I also listened to Laurie Voss from npm talk about how they structure their service ("the registry"). Not that I will go and start implementing lots of microservices tomorrow but it was very interesting to hear how they sort out their availability issues. There was a lot of npm inc. people in the conference, and I happen to follow a number of them on twitter, so we had the chance to finally "devirtualise" us! They're nice people.

One of the other talks I saw was on hardware animations from Donovan Buck. It was super cool! Normally I tend to find "introduction to robots and JS" talks kind of "fine and entertaining" but I've seen a ton of those already and they're starting to lose the cool factor to me. Not this one! He explained physic limitations of motion and servos and how they all combine together to create 'drunk' robots if you don't take those into account, and how to teach these robots new animations by imitation instead of programming them out of individual single animations. He had an amazing sort of spider-y robot with many legs and it was just a joy to see that in action.

The room was super packed and Jason Orendorff had to wait a bit to clear the stage before he went and gave his talk on implementing AI on games using JavaScript. He explained a bit of games theory which can be really terse and boring but did so in a way that was really interesting and interactive by asking feedback from the audience all the time and also live coding in a giant sized emacs window and giant sized devtools console. It was really good fun!

The closing keynote was by Douglas Crockford. I was a bit not too sure about going to it because I was getting tired, but I tried and... wow. He essentially went on a tirade of hating "everything" on the internet-the DOM was bad, JS was bad (except for the good parts, and JSON), CSS this, HTML that, ... then he said they had devised an idea for a safe internet called "Seif" and proceeded to vaguely explain how it would be implemented, which totally defied all logic and specially all logic if you happen to know how browsers and standards are made. The core idea is that he just needed a website to be written in his new "Seif" environment, which would be run by "a progressive browser" that installs a complementary app that knows how to deal with his Seif app. This app would be programmed in JS but the UI would be built in Qt. They would use QR codes to access URLs and there was another bit about generating entropy using the webcam, but he promised not to use it for any nefarious use (YEAH SURE). So once that one website was up and a browser implemented a way to access that "website", his point would be proven and we could all move ahead and write only using Seif.
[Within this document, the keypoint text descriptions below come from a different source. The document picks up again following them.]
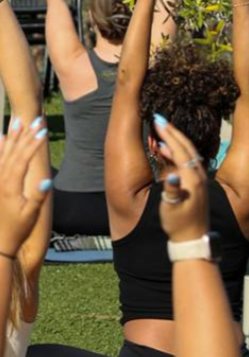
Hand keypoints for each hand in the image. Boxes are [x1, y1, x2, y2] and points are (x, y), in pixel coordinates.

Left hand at [0, 116, 51, 255]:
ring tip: (16, 122)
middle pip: (13, 152)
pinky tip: (0, 140)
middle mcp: (0, 181)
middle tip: (35, 119)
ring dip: (10, 138)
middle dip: (25, 135)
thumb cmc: (15, 231)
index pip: (23, 158)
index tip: (43, 129)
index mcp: (10, 186)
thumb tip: (47, 180)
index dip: (33, 143)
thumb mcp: (30, 215)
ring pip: (2, 155)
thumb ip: (38, 197)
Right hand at [153, 117, 210, 242]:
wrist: (193, 238)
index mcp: (192, 179)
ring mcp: (198, 179)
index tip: (158, 121)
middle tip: (160, 118)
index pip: (181, 150)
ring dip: (174, 140)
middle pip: (186, 147)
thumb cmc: (179, 224)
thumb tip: (172, 176)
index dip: (169, 135)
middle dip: (172, 132)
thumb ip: (172, 191)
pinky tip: (166, 150)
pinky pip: (186, 161)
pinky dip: (176, 152)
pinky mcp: (195, 183)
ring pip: (187, 152)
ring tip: (161, 131)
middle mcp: (198, 175)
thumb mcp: (172, 209)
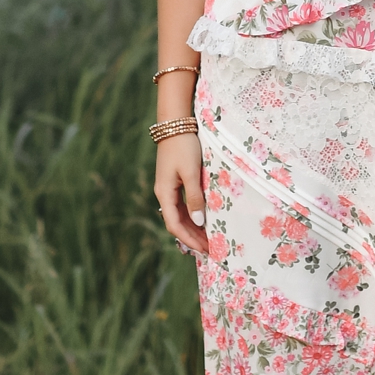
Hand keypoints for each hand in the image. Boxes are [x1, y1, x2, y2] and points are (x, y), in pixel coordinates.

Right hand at [153, 133, 216, 258]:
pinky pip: (182, 206)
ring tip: (208, 239)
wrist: (175, 125)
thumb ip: (194, 198)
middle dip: (192, 238)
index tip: (205, 250)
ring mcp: (168, 188)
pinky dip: (192, 217)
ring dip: (192, 229)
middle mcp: (164, 193)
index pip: (174, 225)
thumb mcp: (191, 173)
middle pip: (176, 223)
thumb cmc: (184, 147)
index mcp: (164, 193)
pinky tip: (203, 221)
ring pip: (179, 216)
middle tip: (210, 249)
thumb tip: (198, 222)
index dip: (189, 239)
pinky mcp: (174, 182)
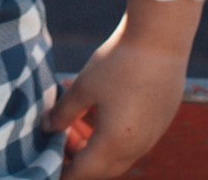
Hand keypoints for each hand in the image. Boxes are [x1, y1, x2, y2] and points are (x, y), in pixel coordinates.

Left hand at [43, 0, 199, 177]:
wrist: (160, 40)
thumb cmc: (118, 62)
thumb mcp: (84, 86)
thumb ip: (64, 112)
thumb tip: (47, 127)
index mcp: (114, 144)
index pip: (83, 172)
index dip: (64, 172)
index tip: (48, 165)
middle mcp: (137, 148)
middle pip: (103, 170)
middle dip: (79, 161)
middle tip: (60, 142)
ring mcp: (152, 137)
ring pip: (119, 157)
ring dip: (96, 149)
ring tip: (76, 126)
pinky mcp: (160, 123)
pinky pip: (134, 143)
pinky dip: (114, 139)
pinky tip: (101, 115)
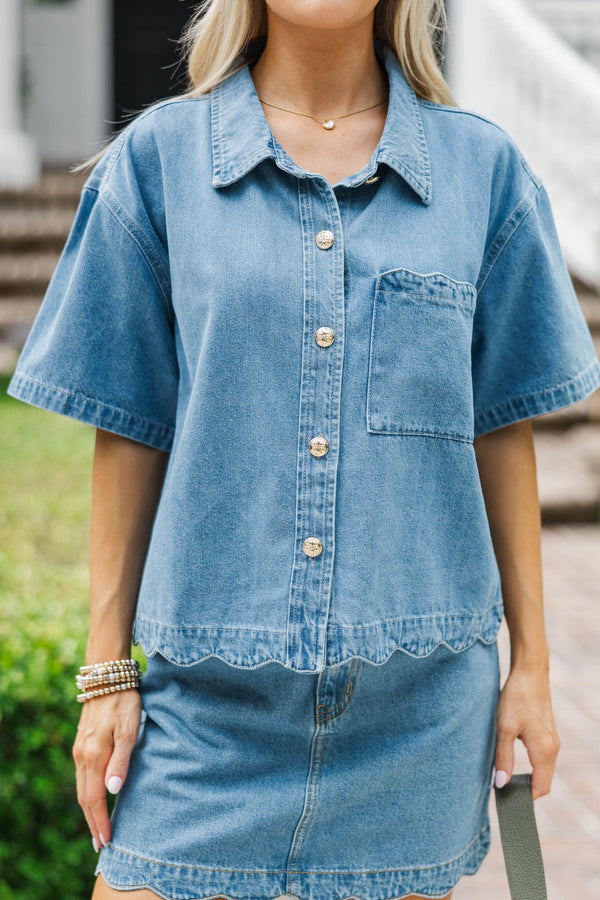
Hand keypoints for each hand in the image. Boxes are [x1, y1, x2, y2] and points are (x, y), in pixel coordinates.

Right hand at [72, 689, 141, 851]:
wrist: (108, 677)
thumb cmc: (124, 702)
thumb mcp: (130, 730)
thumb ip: (122, 761)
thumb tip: (112, 791)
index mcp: (94, 755)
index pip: (95, 798)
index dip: (100, 821)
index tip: (106, 841)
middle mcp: (83, 756)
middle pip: (85, 798)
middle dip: (93, 822)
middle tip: (101, 845)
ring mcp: (80, 750)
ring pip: (82, 788)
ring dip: (89, 810)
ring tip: (98, 828)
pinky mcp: (82, 744)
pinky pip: (83, 776)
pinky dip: (88, 793)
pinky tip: (96, 798)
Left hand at [494, 663, 559, 799]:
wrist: (530, 671)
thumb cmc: (516, 697)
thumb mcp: (504, 727)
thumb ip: (503, 757)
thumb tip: (501, 784)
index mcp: (544, 749)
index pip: (540, 788)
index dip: (526, 799)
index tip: (509, 803)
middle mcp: (553, 747)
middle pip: (543, 781)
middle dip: (526, 790)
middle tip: (504, 794)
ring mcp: (552, 739)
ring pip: (543, 769)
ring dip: (529, 778)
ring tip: (506, 780)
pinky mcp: (547, 732)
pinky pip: (543, 758)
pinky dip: (532, 766)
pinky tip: (514, 762)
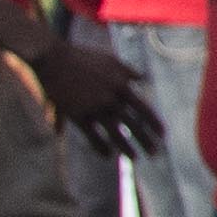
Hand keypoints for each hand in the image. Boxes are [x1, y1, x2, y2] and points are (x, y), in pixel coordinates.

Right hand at [31, 34, 161, 156]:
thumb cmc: (82, 57)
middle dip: (145, 140)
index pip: (143, 109)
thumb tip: (143, 79)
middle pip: (133, 124)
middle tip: (155, 153)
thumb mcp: (110, 60)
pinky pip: (92, 135)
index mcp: (121, 85)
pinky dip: (100, 146)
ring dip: (126, 148)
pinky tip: (107, 155)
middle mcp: (111, 99)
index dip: (154, 123)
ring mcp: (94, 108)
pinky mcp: (77, 114)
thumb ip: (128, 71)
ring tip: (134, 158)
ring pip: (115, 133)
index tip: (162, 135)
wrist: (53, 58)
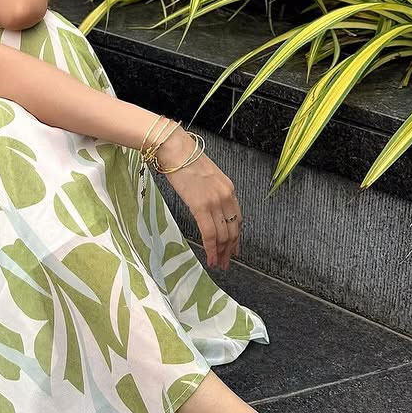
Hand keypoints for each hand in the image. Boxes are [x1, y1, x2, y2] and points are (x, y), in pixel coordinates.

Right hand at [160, 140, 241, 270]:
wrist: (174, 148)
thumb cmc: (184, 158)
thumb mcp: (205, 175)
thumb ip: (210, 192)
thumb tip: (207, 207)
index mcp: (228, 188)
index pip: (237, 218)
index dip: (236, 237)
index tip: (233, 249)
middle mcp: (226, 196)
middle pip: (232, 230)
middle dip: (229, 249)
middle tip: (226, 263)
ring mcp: (215, 201)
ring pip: (223, 235)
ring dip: (221, 252)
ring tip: (218, 264)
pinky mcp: (201, 205)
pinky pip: (209, 233)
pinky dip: (211, 248)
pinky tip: (210, 257)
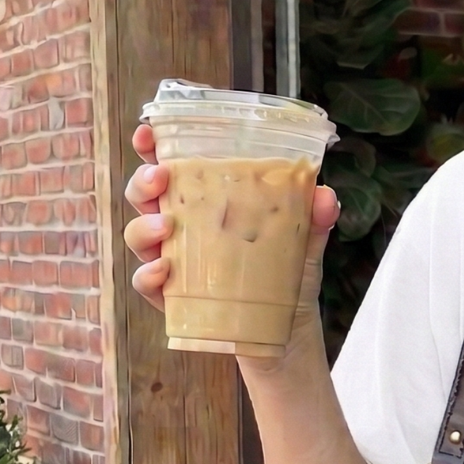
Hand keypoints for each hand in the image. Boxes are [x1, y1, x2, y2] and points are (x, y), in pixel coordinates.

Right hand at [122, 123, 339, 362]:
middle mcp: (181, 227)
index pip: (172, 166)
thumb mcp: (304, 242)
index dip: (153, 146)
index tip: (148, 131)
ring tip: (163, 225)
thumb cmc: (287, 275)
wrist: (286, 332)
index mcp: (206, 202)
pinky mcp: (171, 297)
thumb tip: (325, 196)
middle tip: (159, 176)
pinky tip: (164, 270)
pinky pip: (146, 283)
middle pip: (145, 195)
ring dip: (143, 226)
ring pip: (138, 235)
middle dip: (144, 180)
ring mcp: (172, 261)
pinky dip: (149, 275)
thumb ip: (313, 219)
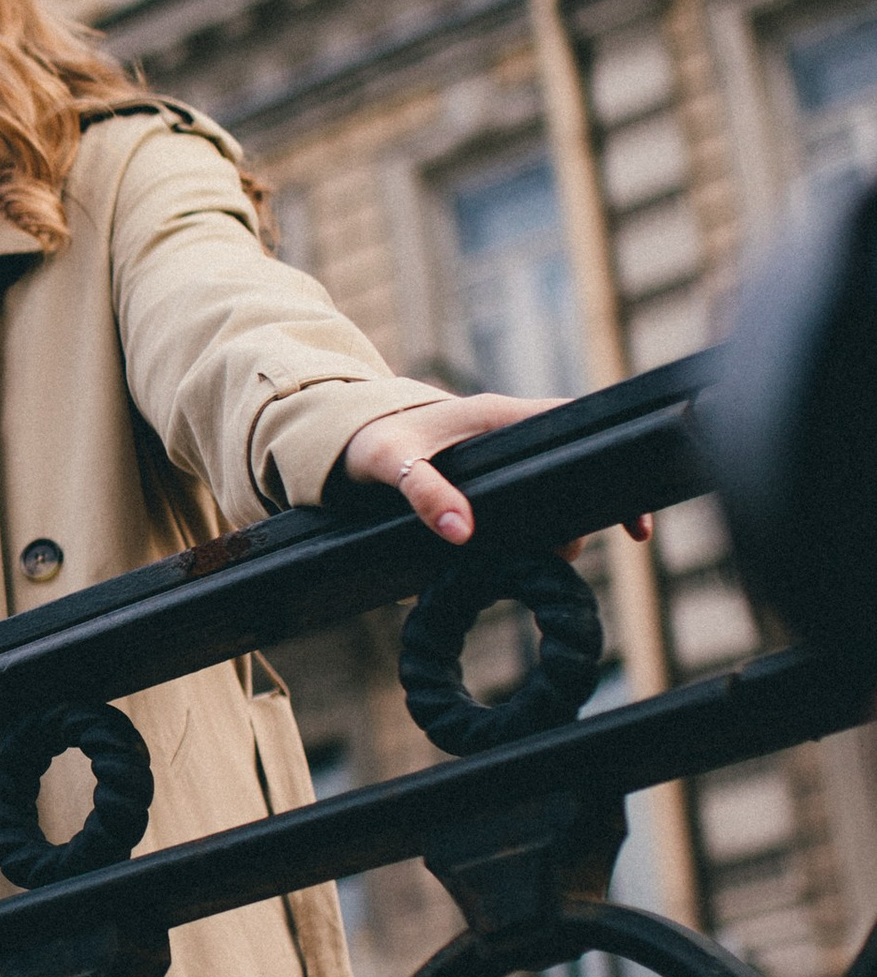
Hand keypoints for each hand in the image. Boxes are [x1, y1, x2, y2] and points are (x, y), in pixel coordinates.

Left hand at [339, 394, 651, 549]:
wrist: (342, 435)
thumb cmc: (368, 442)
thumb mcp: (391, 466)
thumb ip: (424, 495)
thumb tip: (464, 532)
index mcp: (496, 415)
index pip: (574, 426)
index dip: (609, 465)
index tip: (633, 517)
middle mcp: (505, 428)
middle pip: (570, 469)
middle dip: (580, 514)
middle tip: (562, 557)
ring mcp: (499, 451)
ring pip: (550, 490)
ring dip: (554, 527)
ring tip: (537, 561)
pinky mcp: (487, 474)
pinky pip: (527, 500)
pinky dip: (535, 527)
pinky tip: (524, 557)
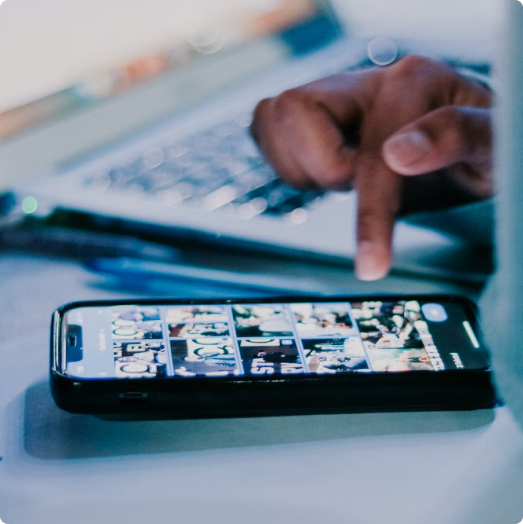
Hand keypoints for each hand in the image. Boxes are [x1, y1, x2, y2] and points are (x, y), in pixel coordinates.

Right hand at [250, 56, 492, 279]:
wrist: (470, 140)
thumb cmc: (486, 145)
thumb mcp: (495, 145)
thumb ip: (459, 137)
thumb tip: (398, 153)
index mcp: (414, 82)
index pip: (370, 154)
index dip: (368, 214)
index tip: (371, 265)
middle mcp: (368, 81)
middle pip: (292, 109)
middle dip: (317, 168)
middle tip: (352, 185)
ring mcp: (339, 95)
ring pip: (271, 118)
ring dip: (298, 166)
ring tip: (344, 178)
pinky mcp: (319, 114)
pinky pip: (269, 130)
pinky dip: (286, 162)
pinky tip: (322, 172)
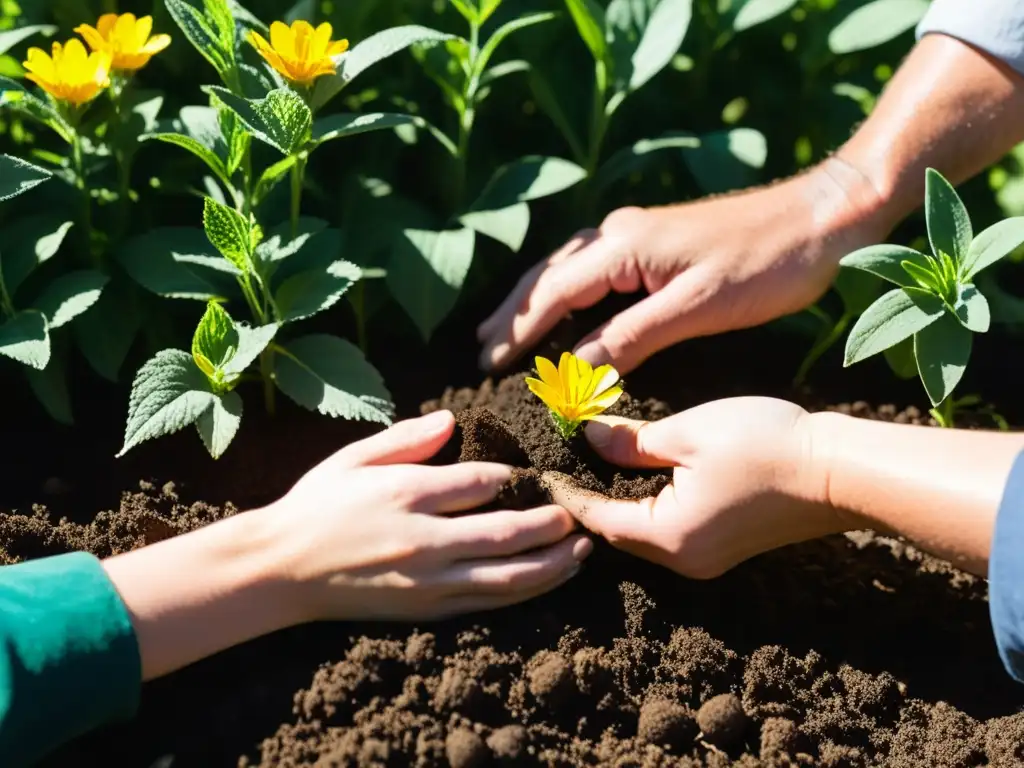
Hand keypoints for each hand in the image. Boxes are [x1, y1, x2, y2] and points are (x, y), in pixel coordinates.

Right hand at [263, 409, 592, 620]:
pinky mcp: (426, 609)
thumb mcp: (353, 458)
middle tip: (577, 514)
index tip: (530, 475)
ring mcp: (427, 580)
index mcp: (405, 493)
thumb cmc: (315, 506)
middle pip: (505, 531)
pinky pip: (487, 603)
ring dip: (552, 565)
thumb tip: (454, 420)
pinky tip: (546, 581)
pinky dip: (524, 592)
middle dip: (550, 524)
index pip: (481, 482)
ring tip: (583, 552)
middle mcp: (423, 538)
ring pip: (506, 576)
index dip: (514, 478)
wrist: (278, 571)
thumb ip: (406, 438)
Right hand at [478, 159, 887, 374]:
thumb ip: (633, 336)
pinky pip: (592, 270)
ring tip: (506, 329)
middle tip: (480, 348)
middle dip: (513, 313)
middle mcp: (618, 234)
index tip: (489, 362)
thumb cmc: (765, 265)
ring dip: (534, 301)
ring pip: (567, 270)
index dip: (520, 331)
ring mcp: (636, 234)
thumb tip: (578, 368)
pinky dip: (566, 293)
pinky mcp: (654, 242)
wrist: (820, 217)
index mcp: (623, 247)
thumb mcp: (697, 309)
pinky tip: (565, 308)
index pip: (554, 294)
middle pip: (548, 276)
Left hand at [542, 398, 843, 578]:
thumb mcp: (687, 432)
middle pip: (619, 532)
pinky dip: (648, 506)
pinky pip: (670, 531)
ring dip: (618, 502)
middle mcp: (684, 560)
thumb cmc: (765, 444)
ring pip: (644, 533)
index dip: (569, 492)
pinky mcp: (725, 548)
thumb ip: (631, 441)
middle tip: (565, 462)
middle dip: (590, 499)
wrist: (842, 471)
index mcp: (669, 536)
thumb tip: (589, 439)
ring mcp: (708, 559)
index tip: (544, 467)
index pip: (599, 519)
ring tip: (594, 465)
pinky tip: (639, 476)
I honestly wasn't sure if he was serious or just trolling the entire room. I kind of expected him to turn around and yell something like AAAAH HAHAHA IT WAS A JOKEEEE right before jumping off stage, but no!

Some of the sentiment:

After this left me totally puzzled, I decided to not to go to any after party thing and instead went back to the hotel (thanks again to the fantastic Ben) and just... do... nothing.

But I went back really happy with the conference, the outcome of my talk and the connections I made! The next day I stumbled upon a couple of attendees in the hotel and we talked for a bit on various things-there was good vibes even after two days of intense four track talks!

If you have a chance to be there next year, do go! There was a nice mixture of beginner / advanced talks, and also technical / non technical. Even if the conference was "node-" themed, they were open to all things JS. People were open minded and generally merry.

Also again, the organisers and volunteers were really nice and attentive and they made me feel very comfortable and relaxed.

Hope you enjoyed my short node-novel!